Saat tiba di dermaga dan melakukan perjalanan darat sekitar 1,5 kilometer menggunakan sebuah bus milik Dinas Perhubungan Laut menuju salah satu kantor kecamatan, terlihat sebuah kota kecil yang penuh dengan bangunan-bangunan berfasilitas cukup lengkap – seperti kantor pemerintahan, sekolah, pasar, kios-kios, dan bank – lengkap dengan aktivitas-aktivitas manusia yang cukup padat.

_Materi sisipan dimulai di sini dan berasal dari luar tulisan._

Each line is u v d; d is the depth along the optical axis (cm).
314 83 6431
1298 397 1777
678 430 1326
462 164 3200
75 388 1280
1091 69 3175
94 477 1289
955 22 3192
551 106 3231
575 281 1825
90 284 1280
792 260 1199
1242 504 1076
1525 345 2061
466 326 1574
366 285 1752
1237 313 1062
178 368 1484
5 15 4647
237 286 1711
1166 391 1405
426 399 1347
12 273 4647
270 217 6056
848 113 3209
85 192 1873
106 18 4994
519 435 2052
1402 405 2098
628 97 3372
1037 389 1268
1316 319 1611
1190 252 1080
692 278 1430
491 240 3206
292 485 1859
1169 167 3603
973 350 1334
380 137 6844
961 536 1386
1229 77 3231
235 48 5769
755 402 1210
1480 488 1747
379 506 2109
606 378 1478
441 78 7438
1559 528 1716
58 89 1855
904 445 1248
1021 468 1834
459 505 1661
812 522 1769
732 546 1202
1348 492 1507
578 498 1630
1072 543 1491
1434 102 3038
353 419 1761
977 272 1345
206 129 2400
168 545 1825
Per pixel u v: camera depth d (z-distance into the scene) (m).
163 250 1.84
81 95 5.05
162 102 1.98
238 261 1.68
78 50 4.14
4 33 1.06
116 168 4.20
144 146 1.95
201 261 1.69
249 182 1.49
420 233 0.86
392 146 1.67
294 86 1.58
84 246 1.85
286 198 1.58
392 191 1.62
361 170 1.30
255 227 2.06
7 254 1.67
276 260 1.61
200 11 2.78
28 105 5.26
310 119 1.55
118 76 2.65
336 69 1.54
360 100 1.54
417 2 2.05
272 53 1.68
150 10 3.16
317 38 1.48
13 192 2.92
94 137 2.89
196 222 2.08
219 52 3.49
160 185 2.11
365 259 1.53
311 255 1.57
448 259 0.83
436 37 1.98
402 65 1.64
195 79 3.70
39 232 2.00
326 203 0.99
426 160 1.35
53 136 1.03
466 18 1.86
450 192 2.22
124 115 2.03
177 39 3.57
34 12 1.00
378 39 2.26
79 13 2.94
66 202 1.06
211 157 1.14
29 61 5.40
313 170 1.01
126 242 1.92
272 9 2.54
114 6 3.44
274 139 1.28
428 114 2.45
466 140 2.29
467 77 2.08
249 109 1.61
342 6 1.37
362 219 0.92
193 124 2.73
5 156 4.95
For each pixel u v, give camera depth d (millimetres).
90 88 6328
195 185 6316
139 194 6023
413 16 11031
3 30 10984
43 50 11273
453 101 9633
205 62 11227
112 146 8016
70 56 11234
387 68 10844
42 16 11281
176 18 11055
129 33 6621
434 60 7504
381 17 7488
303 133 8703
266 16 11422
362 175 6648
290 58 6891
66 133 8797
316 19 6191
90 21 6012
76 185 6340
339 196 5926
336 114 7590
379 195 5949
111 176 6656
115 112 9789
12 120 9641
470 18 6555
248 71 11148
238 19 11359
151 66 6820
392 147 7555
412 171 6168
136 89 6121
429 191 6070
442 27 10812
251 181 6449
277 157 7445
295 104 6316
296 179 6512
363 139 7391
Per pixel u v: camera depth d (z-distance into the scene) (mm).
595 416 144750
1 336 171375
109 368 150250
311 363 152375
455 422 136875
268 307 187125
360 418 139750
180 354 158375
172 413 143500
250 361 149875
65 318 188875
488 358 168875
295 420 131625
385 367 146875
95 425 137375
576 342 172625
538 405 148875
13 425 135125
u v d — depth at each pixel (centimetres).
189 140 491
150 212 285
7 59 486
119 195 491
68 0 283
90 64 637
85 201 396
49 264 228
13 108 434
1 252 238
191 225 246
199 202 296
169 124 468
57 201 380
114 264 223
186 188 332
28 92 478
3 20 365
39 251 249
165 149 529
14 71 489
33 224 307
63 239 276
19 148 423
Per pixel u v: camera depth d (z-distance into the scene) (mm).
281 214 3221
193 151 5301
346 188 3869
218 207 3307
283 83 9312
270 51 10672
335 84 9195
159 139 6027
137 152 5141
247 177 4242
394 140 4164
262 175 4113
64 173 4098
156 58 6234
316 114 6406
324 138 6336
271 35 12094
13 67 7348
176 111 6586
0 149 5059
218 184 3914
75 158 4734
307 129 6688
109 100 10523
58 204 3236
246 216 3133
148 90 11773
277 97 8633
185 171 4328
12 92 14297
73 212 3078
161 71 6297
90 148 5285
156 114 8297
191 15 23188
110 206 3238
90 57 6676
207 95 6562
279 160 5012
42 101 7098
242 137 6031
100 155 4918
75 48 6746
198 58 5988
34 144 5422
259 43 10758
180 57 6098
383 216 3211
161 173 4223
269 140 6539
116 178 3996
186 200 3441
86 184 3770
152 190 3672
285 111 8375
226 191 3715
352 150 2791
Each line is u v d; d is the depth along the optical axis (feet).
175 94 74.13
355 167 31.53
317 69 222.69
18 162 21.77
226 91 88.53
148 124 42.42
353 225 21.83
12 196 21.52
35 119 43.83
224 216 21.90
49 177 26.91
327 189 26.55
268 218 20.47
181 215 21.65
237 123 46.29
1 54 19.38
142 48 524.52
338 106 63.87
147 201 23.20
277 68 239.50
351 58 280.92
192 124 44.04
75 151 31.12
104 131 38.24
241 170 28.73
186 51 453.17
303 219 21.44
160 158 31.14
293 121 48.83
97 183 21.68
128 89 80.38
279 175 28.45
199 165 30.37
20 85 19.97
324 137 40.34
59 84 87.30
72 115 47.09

Bagi kami yang menggunakan provider telepon selular tertentu, dapat menerima sinyal termasuk untuk koneksi internet, walaupun cukup terbatas.
Setelah mampir dan berdiskusi di Kantor Kecamatan Pulau-pulau Terselatan, kami didampingi oleh tiga orang karyawati kecamatan untuk menuju pasar ikan di Kisar. Pasar ikan yang terhitung kecil ini, terletak bersebelahan dengan pasar rakyat. Isinya pun hanya kios-kios kecil yang berbentuk seperti gubuk. Saat kami hampiri pun tidak tampak banyak ikan yang dijual, karena setelah ditangkap oleh nelayan, ikan-ikan tersebut langsung dibawa ke pasar oleh beberapa penjual – atau dalam istilah lokal dikenal dengan sebutan ‘paku lele’ – yang mana sudah menunggu selama berjam-jam, bahkan berhari-hari di pelabuhan. Saat tiba di pasar dan selesai dibersihkan, ikan-ikan yang sudah diiris tersebut langsung terjual habis.
Sekitar satu jam lebih Tim Darat berkeliling melakukan survei cepat di pasar ikan dan siap kembali ke bus untuk berangkat menuju Dusun Yawuru di Desa Wonreli. Namun saat berjalan menuju bus, tiba-tiba beberapa dari kami berhenti dan terdiam beberapa saat, merasa ragu akan sebuah ‘pemandangan’ yang dilihat karena bukan merupakan hal normal bagi para penghuni kota besar seperti kami. Terdapat dua orang perempuan muda Kisar mengenakan kaos berwarna cerah, bercelana pendek, serta memakai topi; naik sepeda motor; dan membawa satu ekor ikan Tuna Sirip Kuning (Thunnus albacares) berukuran sekitar satu meter, yang mana ditempatkan di bagian sandaran kaki bak sebuah koper! Karena masih khawatir salah lihat, saya pun menoleh ke Nara untuk melakukan konfirmasi ulang akan hal ini. Sebelum saya sempat mengeluarkan pertanyaan, Nara sepertinya sudah membawa pikiran saya dan berkata, “Iya Ver, itu ikan tuna yang dibonceng seperti koper.”
Seketika saya langsung lari mengejar ‘tuna naik motor’ itu untuk mendokumentasikan ‘pemandangan’ unik ini. Tapi sangat disayangkan, manusia yang berlari mengejar tidak hanya saya saja. Para calon pembeli yang sudah menunggu cukup lama di pasar ikan, langsung menghampiri kios milik seorang nenek, yang mana tempat ikan tuna tersebut dibersihkan oleh kedua perempuan tadi yang mana adalah para ‘paku lele’. Setelah dibersihkan dan diiris-iris, ikan yang ditangkap memang hanya untuk memenuhi konsumsi warga Kisar saja itu, langsung terjual habis dalam kurun waktu kurang dari satu jam saja. Hal ini membuktikan betapa tingginya konsumsi ikan di Pulau Kisar, yang mayoritas warganya ‘nelayan kebun’ (menjadi petani kebun saat musim barat, pergi menangkap ikan saat musim peralihan).